Why, she would have asked, did lawmakers remove from the bill language that would require the new inland port authority to “promote a high quality of life for residents in the area” of the planned massive trade and transportation hub?

That language was in the bill when the Senate first passed it last winter, but was removed when the House released and pushed through its own version on the eve of the last day of the legislative session in March. The quality of life provision was never restored, and Owen still wants to know why.

“There are now 15 objectives for the inland port,” Owen said Thursday. “They’re all about economic development – making money.”

“Why would anybody think that maintaining a high quality of life was a controversial objective?” she asked.

The amendments that passed Wednesday in a three-hour special session represented a compromise between the Salt Lake City Council and top state politicians – but not the mayor – after six weeks of closed-door discussions.

Mayor Jackie Biskupski had withdrawn from the negotiations, which primarily took place between Gov. Gary Herbert, House Speaker Greg Hughes, members of the City Council and staff for all groups.

Biskupski had tried her own closed-door negotiations with Herbert. But those broke down in May, days before Herbert was prepared to call lawmakers into session to pass changes to the bill.
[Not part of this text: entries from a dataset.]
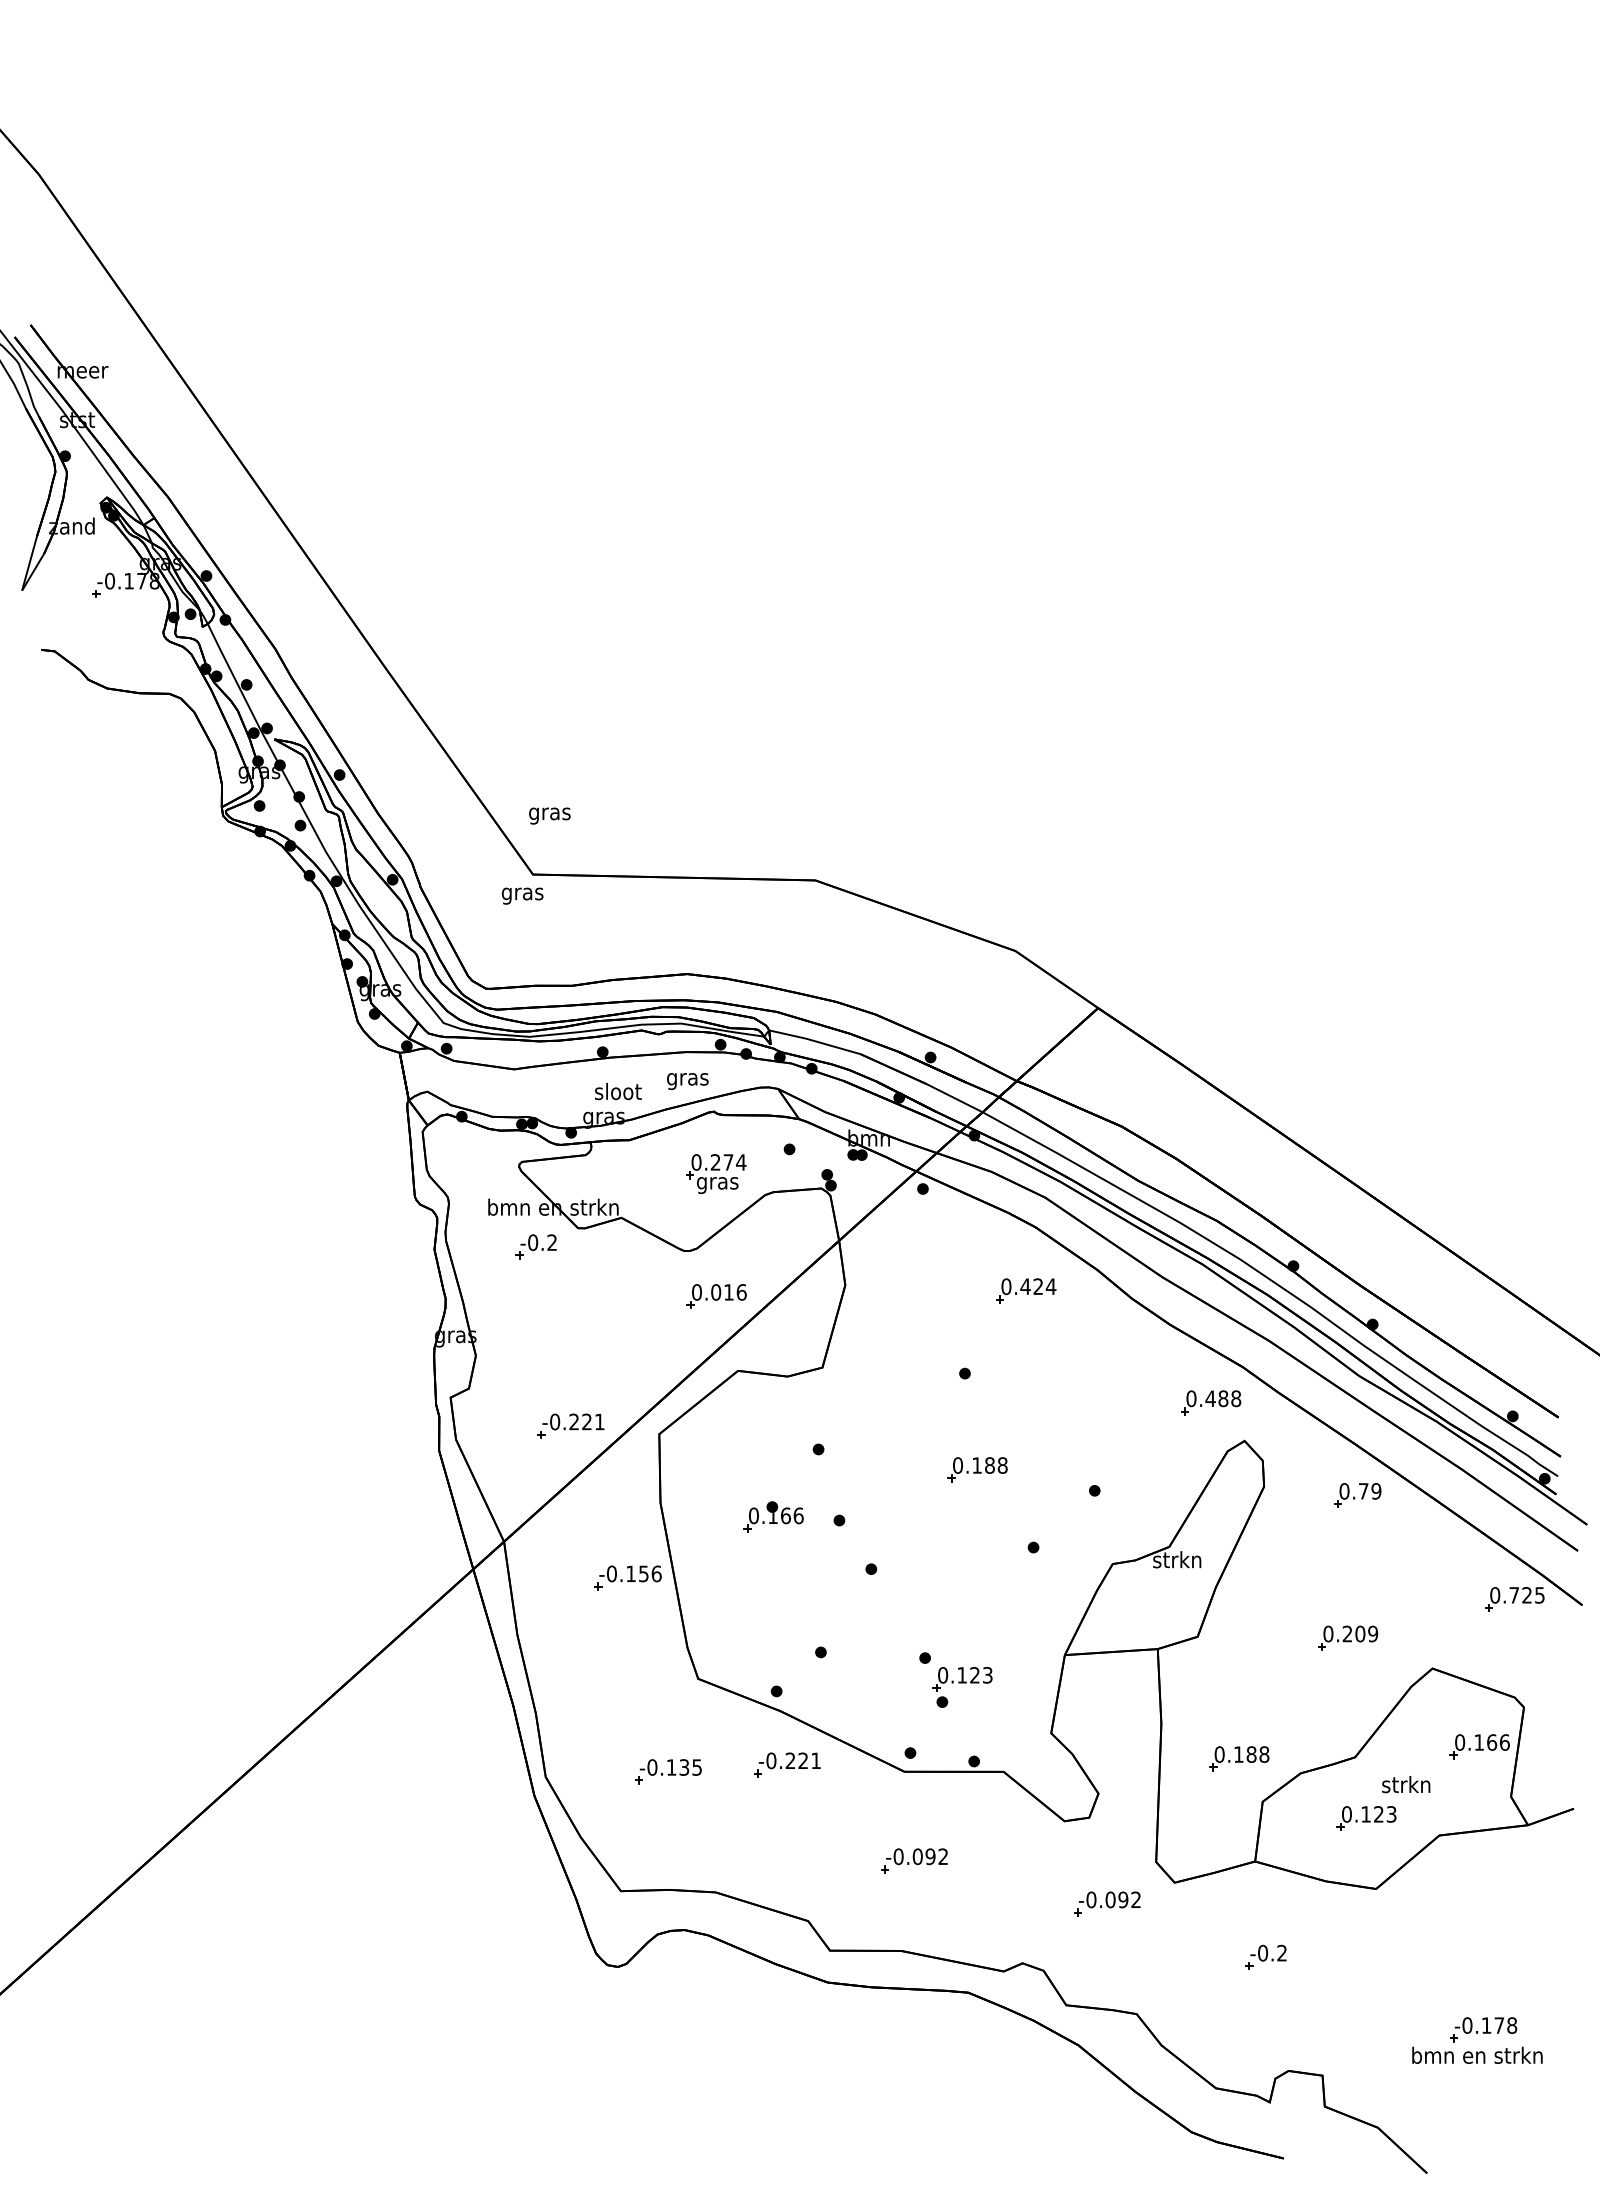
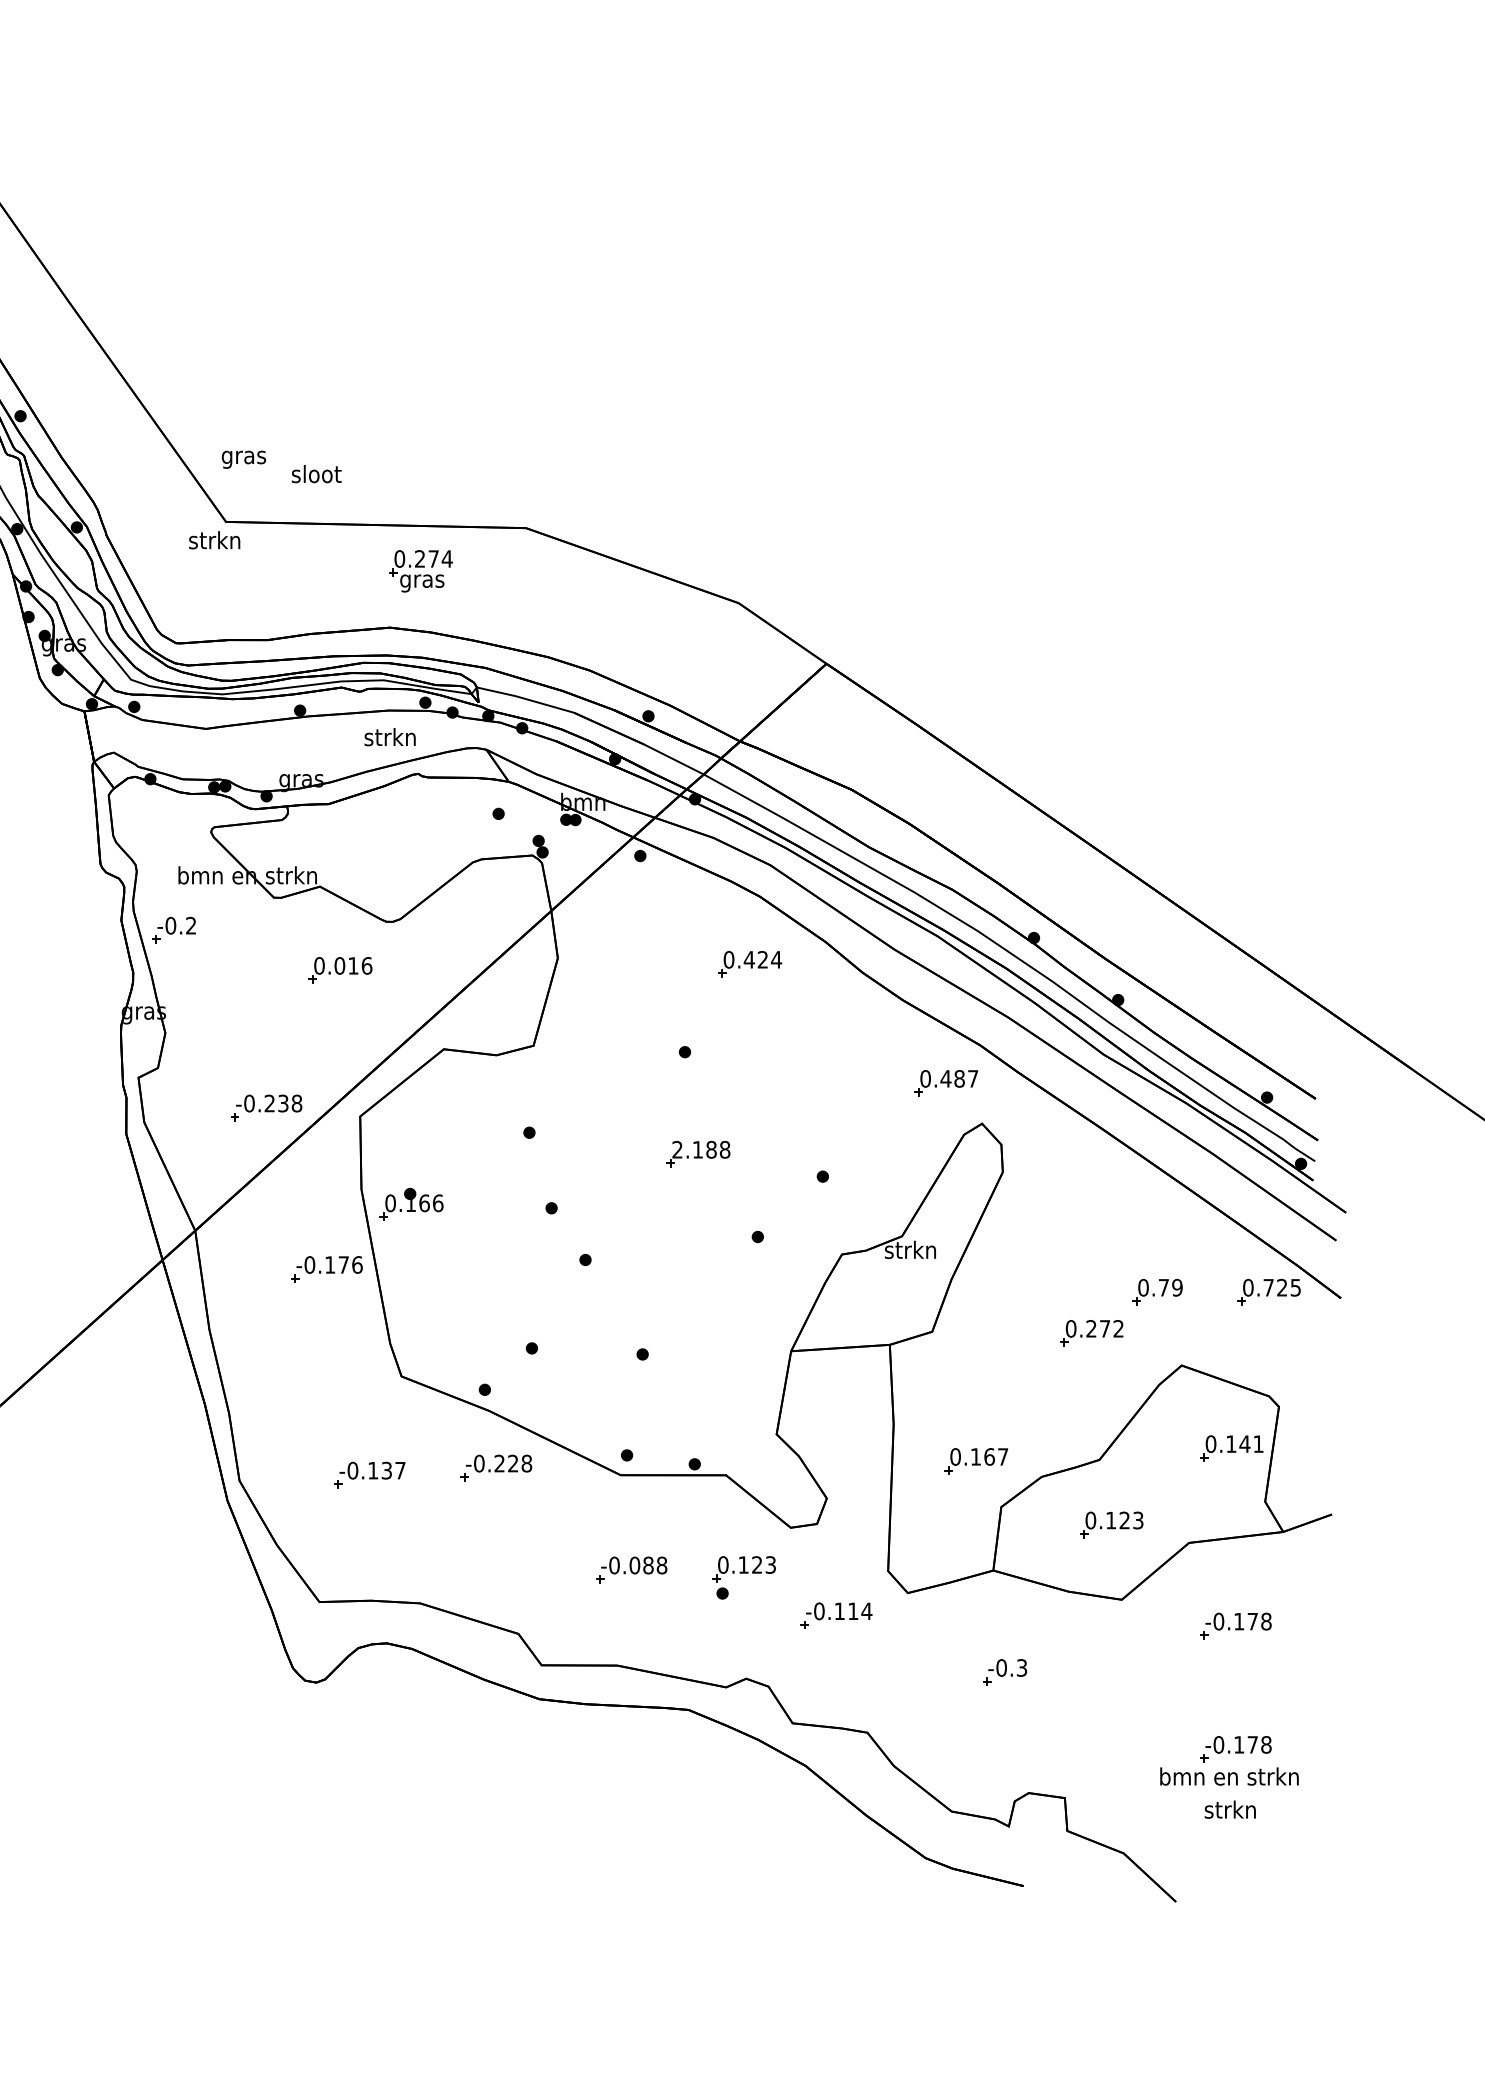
text: (522, 893) -> (214, 542), gras -> strkn
text: (687, 1079) -> (390, 739), gras -> strkn
text: (618, 1091) -> (316, 474), moved
part: (716, 1173) -> (420, 570), moved
part: (535, 1246) -> (173, 929), moved
part: (716, 1296) -> (340, 970), moved
text: (1236, 1398) -> (973, 1078), 0.488 -> 0.487
text: (593, 1421) -> (290, 1103), -0.221 -> -0.238
text: (957, 1465) -> (677, 1149), 0.188 -> 2.188
part: (1357, 1495) -> (1157, 1292), moved
part: (773, 1516) -> (411, 1203), moved
text: (643, 1573) -> (343, 1264), -0.156 -> -0.176
text: (1366, 1633) -> (1111, 1328), 0.209 -> 0.272
part: (962, 1687) -> (743, 1577), moved
text: (1497, 1742) -> (1250, 1444), 0.166 -> 0.141
text: (1257, 1754) -> (995, 1456), 0.188 -> 0.167
text: (816, 1760) -> (527, 1463), -0.221 -> -0.228
text: (696, 1767) -> (399, 1470), -0.135 -> -0.137
text: (1406, 1784) -> (1230, 1809), moved
text: (936, 1856) -> (654, 1565), -0.092 -> -0.088
text: (1123, 1899) -> (853, 1610), -0.092 -> -0.114
part: (1483, 1913) -> (1235, 1625), added
text: (1281, 1953) -> (1021, 1668), -0.2 -> -0.3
She’s opposed all efforts since, saying policymakers should start over from scratch.

In addition to taking issue with specific provisions – and omissions – of the latest version of the law, some people focused on the project are taking issue with what they say is the rushed process used to come up with it.

Biskupski wants to know why the state has spent years studying what will happen at the Point of the Mountain in Draper, once the prison is moved into the boundaries of the inland port, but not the inland port, which affects about a quarter of the land in Salt Lake City.

“The community I represent has been desperately asking for a very transparent and open process similar to Point of the Mountain, of which we have not been granted,” Biskupski said.

Most of those who spoke at the lone public comment period viewed the bill as an improvement over the hastily passed version from last March. Still, they lamented what could have happened had legislators included the public during negotiations.

Bramble said he didn’t know the bill was so divisive.

“Why did we set the agenda the way we did?” Bramble said. “Because we didn’t see that there was going to be the controversy on the bill that was represented to be consensus between Salt Lake City, the governor and the Legislature.”

Residents on the city’s west side had organized and held their own meeting and got Sen. Jerry Stevenson, the bill’s co-sponsor, to attend and answer questions about a yet-to-be-finished bill. That meeting took place while state leaders who strongly support the state’s role over the area’s development and the City Council members who were trying to make improvements were finalizing a private draft of the bill.

“It’s very stressful for us to be engaged in a sham process,” said Deeda Seed, a former City Council member and organizer with the Center for Biological Diversity. “On such an important issue that affects so many people. It was just really hard and demoralizing.”

After announcing he’d called a special session to pass the port bill and changes to state tax policy on Monday, Herbert endorsed the process leading up to it.

“Public policy is developed in many different ways and eventually culminates with the Legislature passing a law, developing policy,” Herbert said. “This is certainly a way to do it. I feel good about where we’re at now.”

Wednesday’s abbreviated hearing and quick vote, Owen said, didn’t represent good public policymaking.

“Special sessions by their nature are ... rushed, hurried, curtailed, not a public process,” she said. “Is this good public policy? It is not good public policy to formulate the people’s business behind closed doors.”